EXERCISE OBJECTIVE
Copy out the lines below word for word, omitting the pictures.

DATA SECTION
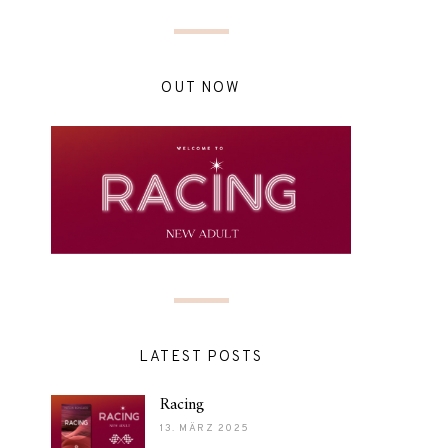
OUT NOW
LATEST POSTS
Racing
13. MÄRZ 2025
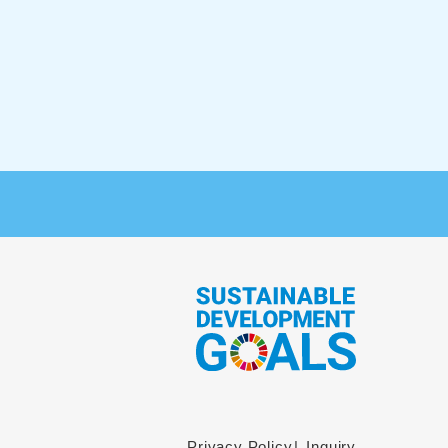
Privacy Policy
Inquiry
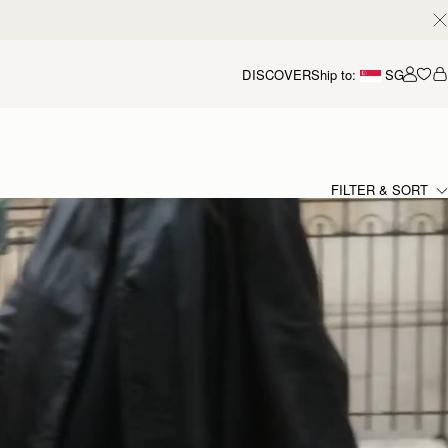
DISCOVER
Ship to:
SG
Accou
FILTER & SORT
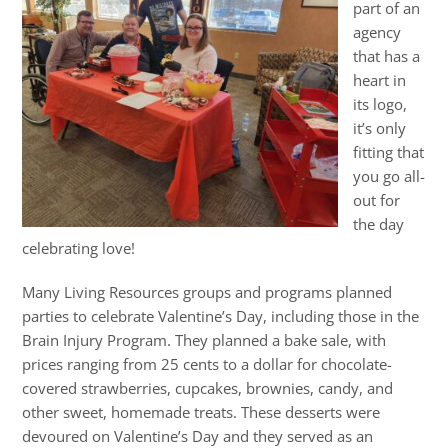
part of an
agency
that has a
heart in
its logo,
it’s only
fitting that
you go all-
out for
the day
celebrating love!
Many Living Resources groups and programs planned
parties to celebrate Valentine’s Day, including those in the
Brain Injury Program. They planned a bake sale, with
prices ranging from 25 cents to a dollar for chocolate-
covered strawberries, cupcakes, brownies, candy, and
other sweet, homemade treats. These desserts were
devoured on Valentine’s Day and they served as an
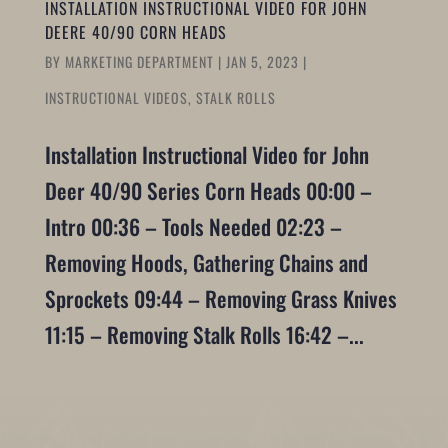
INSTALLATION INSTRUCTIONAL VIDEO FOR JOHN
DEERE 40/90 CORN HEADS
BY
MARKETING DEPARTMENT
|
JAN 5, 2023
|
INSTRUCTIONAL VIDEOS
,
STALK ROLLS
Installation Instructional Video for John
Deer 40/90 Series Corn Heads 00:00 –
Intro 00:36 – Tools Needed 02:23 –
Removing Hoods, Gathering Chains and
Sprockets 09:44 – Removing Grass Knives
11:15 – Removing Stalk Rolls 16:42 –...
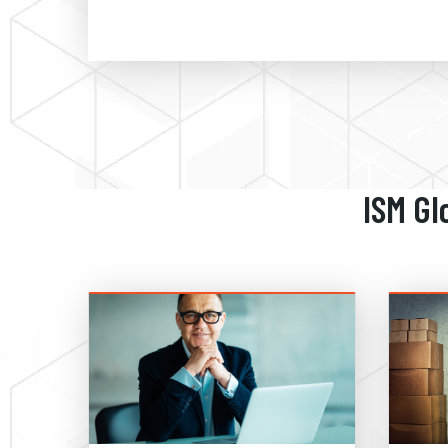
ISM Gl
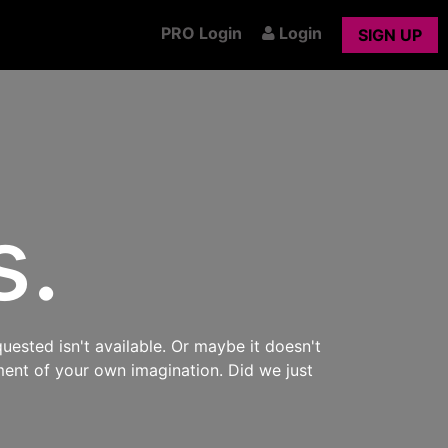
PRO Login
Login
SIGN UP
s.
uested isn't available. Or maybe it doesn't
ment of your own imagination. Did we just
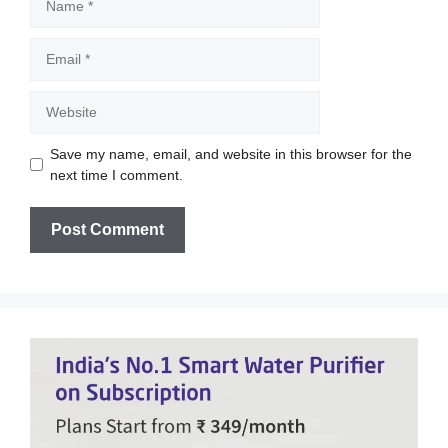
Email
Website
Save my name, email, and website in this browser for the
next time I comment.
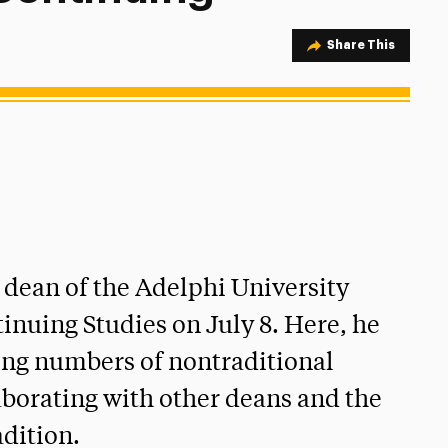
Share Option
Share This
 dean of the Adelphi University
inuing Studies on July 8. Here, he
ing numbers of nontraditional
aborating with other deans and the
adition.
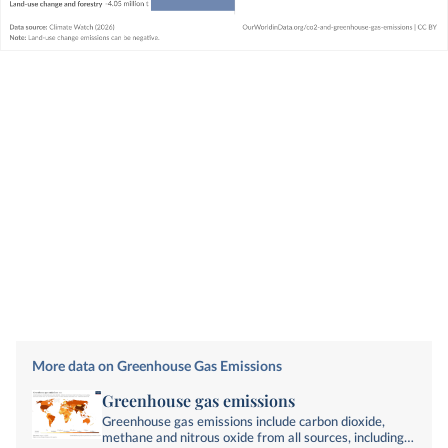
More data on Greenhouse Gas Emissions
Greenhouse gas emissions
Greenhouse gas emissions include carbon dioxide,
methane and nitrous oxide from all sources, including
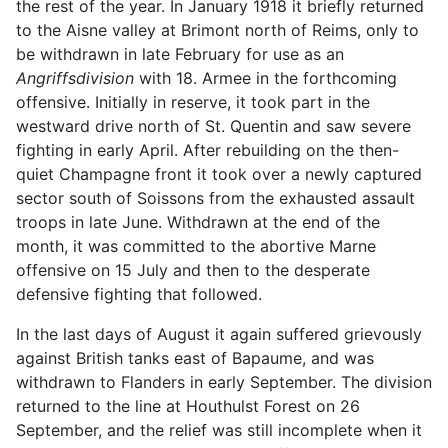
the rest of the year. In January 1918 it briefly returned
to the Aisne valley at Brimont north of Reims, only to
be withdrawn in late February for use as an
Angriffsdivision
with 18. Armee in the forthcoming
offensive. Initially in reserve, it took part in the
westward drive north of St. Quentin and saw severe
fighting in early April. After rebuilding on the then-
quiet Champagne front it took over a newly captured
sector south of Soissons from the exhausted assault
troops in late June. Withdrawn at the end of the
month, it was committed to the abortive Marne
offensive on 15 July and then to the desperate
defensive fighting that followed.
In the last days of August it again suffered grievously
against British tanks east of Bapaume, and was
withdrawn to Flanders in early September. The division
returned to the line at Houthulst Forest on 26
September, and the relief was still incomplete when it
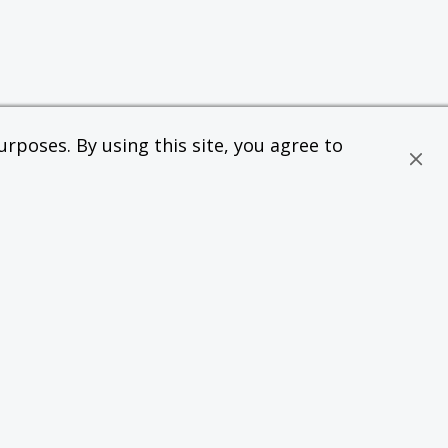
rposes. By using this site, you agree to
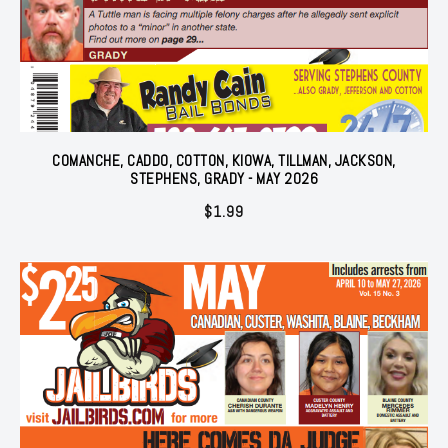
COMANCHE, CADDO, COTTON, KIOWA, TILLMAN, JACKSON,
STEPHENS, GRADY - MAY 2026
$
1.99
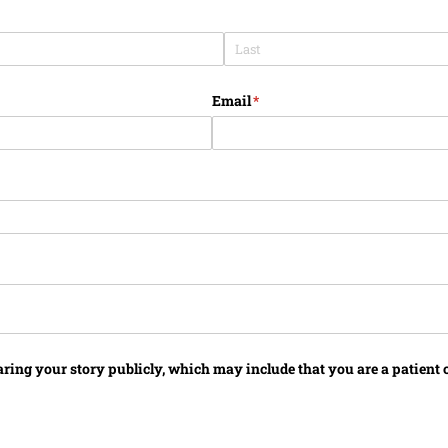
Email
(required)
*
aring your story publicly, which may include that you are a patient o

EXERCISE RESPONSE
OUT NOW
LATEST POSTS
Racing
13. MÄRZ 2025
Privacy Policy
Inquiry
DISCOVER
Ship to:
SG
Accou
FILTER & SORT
part of an
agency
that has a
heart in
its logo,
it’s only
fitting that
you go all-
out for
the day
celebrating love!
Many Living Resources groups and programs planned
parties to celebrate Valentine’s Day, including those in the
Brain Injury Program. They planned a bake sale, with
prices ranging from 25 cents to a dollar for chocolate-
covered strawberries, cupcakes, brownies, candy, and
other sweet, homemade treats. These desserts were
devoured on Valentine’s Day and they served as an
INSTALLATION INSTRUCTIONAL VIDEO FOR JOHN
DEERE 40/90 CORN HEADS
BY
MARKETING DEPARTMENT
|
JAN 5, 2023
|
INSTRUCTIONAL VIDEOS
,
STALK ROLLS
Installation Instructional Video for John
Deer 40/90 Series Corn Heads 00:00 –
Intro 00:36 – Tools Needed 02:23 –
Removing Hoods, Gathering Chains and
Sprockets 09:44 – Removing Grass Knives
11:15 – Removing Stalk Rolls 16:42 –...
ISM Gl
PRO Login
Login
SIGN UP
s.
uested isn't available. Or maybe it doesn't
ment of your own imagination. Did we just
Email
Website
Save my name, email, and website in this browser for the
next time I comment.
Share Option
Share This
 dean of the Adelphi University
inuing Studies on July 8. Here, he
ing numbers of nontraditional
aborating with other deans and the
adition.
More data on Greenhouse Gas Emissions
Greenhouse gas emissions
Greenhouse gas emissions include carbon dioxide,
methane and nitrous oxide from all sources, including
the rest of the year. In January 1918 it briefly returned
to the Aisne valley at Brimont north of Reims, only to
be withdrawn in late February for use as an
Angriffsdivision
with 18. Armee in the forthcoming
offensive. Initially in reserve, it took part in the
westward drive north of St. Quentin and saw severe
fighting in early April. After rebuilding on the then-
quiet Champagne front it took over a newly captured
sector south of Soissons from the exhausted assault
troops in late June. Withdrawn at the end of the
month, it was committed to the abortive Marne
offensive on 15 July and then to the desperate
defensive fighting that followed.
In the last days of August it again suffered grievously
against British tanks east of Bapaume, and was
withdrawn to Flanders in early September. The division
returned to the line at Houthulst Forest on 26
September, and the relief was still incomplete when it
rposes. By using this site, you agree to
COMANCHE, CADDO, COTTON, KIOWA, TILLMAN, JACKSON,
STEPHENS, GRADY - MAY 2026
$
1.99
Email
(required)
*
aring your story publicly, which may include that you are a patient o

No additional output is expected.